What to work on:
The line with "rriga de Porco (Panceta)" marks the start; please set it down along with all later lines through the end of the material, exactly, leaving out pictures.
##########
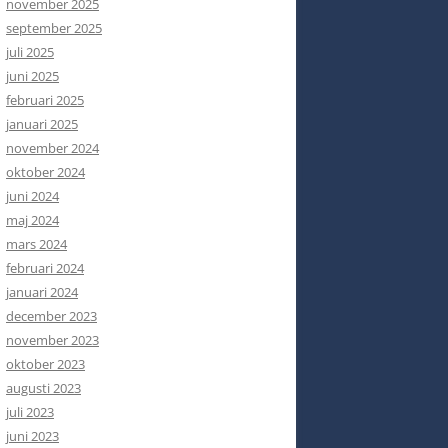
november 2025
september 2025
juli 2025
juni 2025
februari 2025
januari 2025
november 2024
oktober 2024
juni 2024
maj 2024
mars 2024
februari 2024
januari 2024
december 2023
november 2023
oktober 2023
augusti 2023
juli 2023
juni 2023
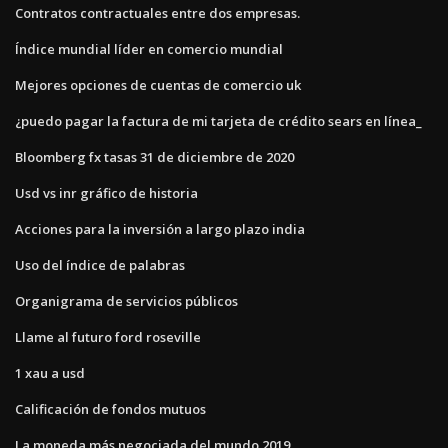
Contratos contractuales entre dos empresas.
Índice mundial líder en comercio mundial
Mejores opciones de cuentas de comercio uk
¿puedo pagar la factura de mi tarjeta de crédito sears en línea_
Bloomberg fx tasas 31 de diciembre de 2020
Usd vs inr gráfico de historia
Acciones para la inversión a largo plazo india
Uso del índice de palabras
Organigrama de servicios públicos
Llame al futuro ford roseville
1 xau a usd
Calificación de fondos mutuos
La moneda más negociada del mundo 2019.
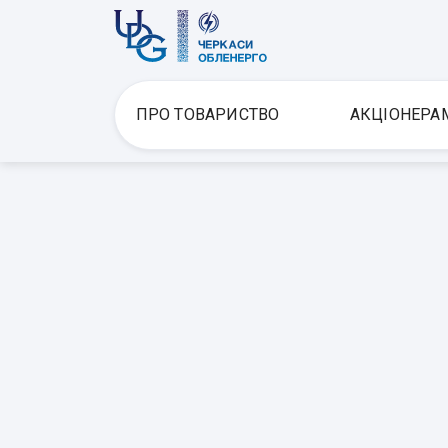
ПРО ТОВАРИСТВО
АКЦІОНЕРА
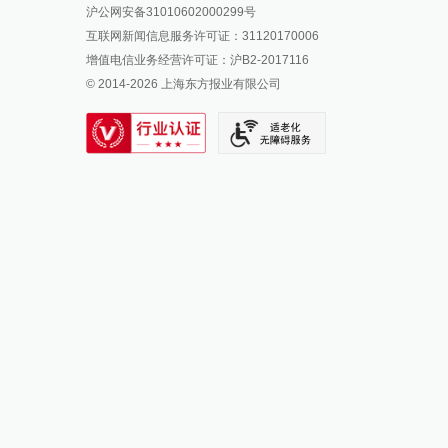
沪公网安备31010602000299号
澎湃新闻抖音号
互联网新闻信息服务许可证：31120170006
派生万物开放平台
增值电信业务经营许可证：沪B2-2017116
© 2014-
2026
上海东方报业有限公司
IP SHANGHAI
SIXTH TONE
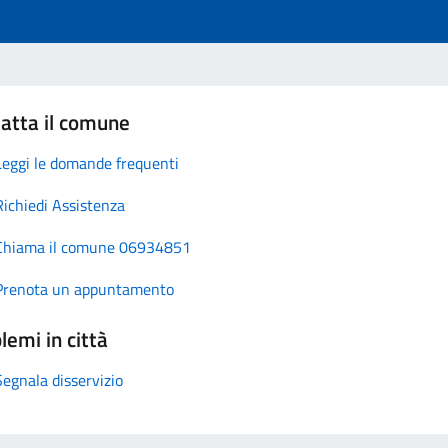
atta il comune
Leggi le domande frequenti
Richiedi Assistenza
Chiama il comune 06934851
Prenota un appuntamento
lemi in città
Segnala disservizio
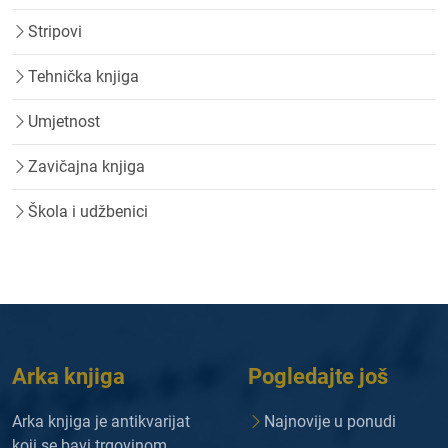
Stripovi
Tehnička knjiga
Umjetnost
Zavičajna knjiga
Škola i udžbenici
Arka knjiga
Pogledajte još
Arka knjiga je antikvarijat
Najnovije u ponudi
koji se bavi trgovinom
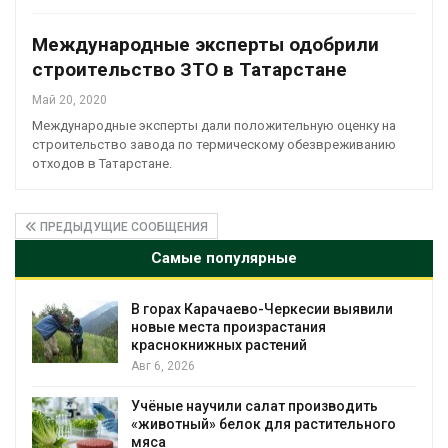
Международные эксперты одобрили
строительство ЗТО в Татарстане
Май 20, 2020
Международные эксперты дали положительную оценку на
строительство завода по термическому обезвреживанию
отходов в Татарстане.
ПРЕДЫДУЩИЕ СООБЩЕНИЯ
Самые популярные
ии выявили
В Домодедове ликвидируют
я
последствия разлива химикатов
пожара на складе
Авг 6, 2026
изводить
Изменение климата меняет ареа
тительного
бабочек по всему миру
Авг 6, 2026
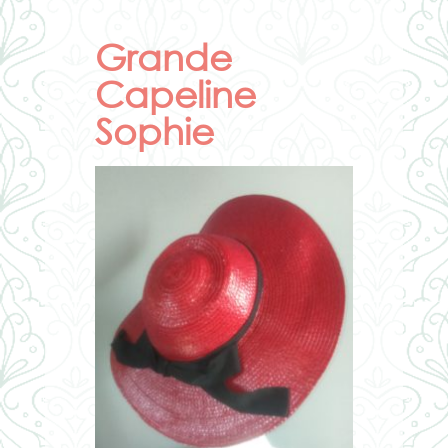
Grande
Capeline
Sophie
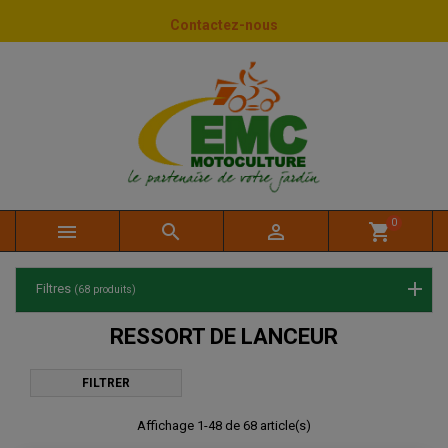
Panneau de gestion des cookies
Contactez-nous
0



shopping_cart
Filtres
(68 produits)
RESSORT DE LANCEUR
FILTRER
Affichage 1-48 de 68 article(s)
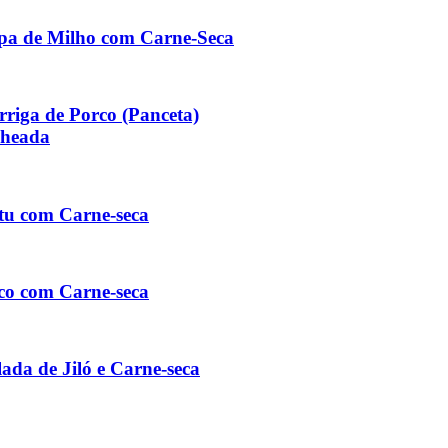
pa de Milho com Carne-Seca
rriga de Porco (Panceta)
cheada
tu com Carne-seca
co com Carne-seca
lada de Jiló e Carne-seca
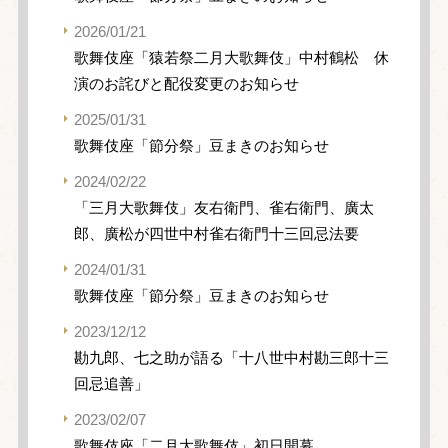
2026/01/21
歌舞伎座「猿若祭二月大歌舞伎」中村鶴松 休
演のお詫びと配役変更のお知らせ
2025/01/31
歌舞伎座「節分祭」豆まきのお知らせ
2024/02/22
「三月大歌舞伎」友右衛門、雀右衛門、廣太
郎、廣松が四世中村雀右衛門十三回忌法要
2024/01/31
歌舞伎座「節分祭」豆まきのお知らせ
2023/12/12
勘九郎、七之助が語る「十八世中村勘三郎十三
回忌追善」
2023/02/07
歌舞伎座「二月大歌舞伎」初日開幕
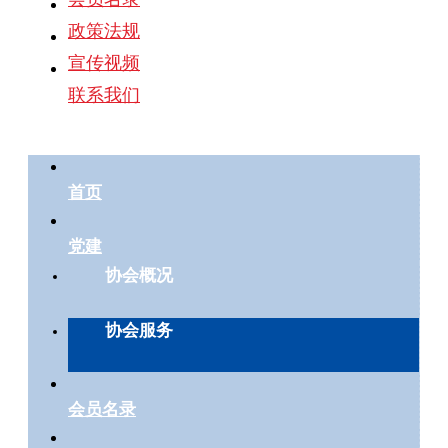
政策法规
宣传视频
联系我们
首页
党建
协会概况
协会服务
会员名录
##########
Answer area:
rriga de Porco (Panceta)
cheada
tu com Carne-seca
co com Carne-seca
lada de Jiló e Carne-seca
2026/01/21
歌舞伎座「猿若祭二月大歌舞伎」中村鶴松 休
演のお詫びと配役変更のお知らせ
2025/01/31
歌舞伎座「節分祭」豆まきのお知らせ
2024/02/22
「三月大歌舞伎」友右衛門、雀右衛門、廣太
郎、廣松が四世中村雀右衛門十三回忌法要
2024/01/31
歌舞伎座「節分祭」豆まきのお知らせ
2023/12/12
勘九郎、七之助が語る「十八世中村勘三郎十三
回忌追善」
2023/02/07
歌舞伎座「二月大歌舞伎」初日開幕
政策法规
宣传视频
联系我们
首页
党建
协会概况
协会服务
会员名录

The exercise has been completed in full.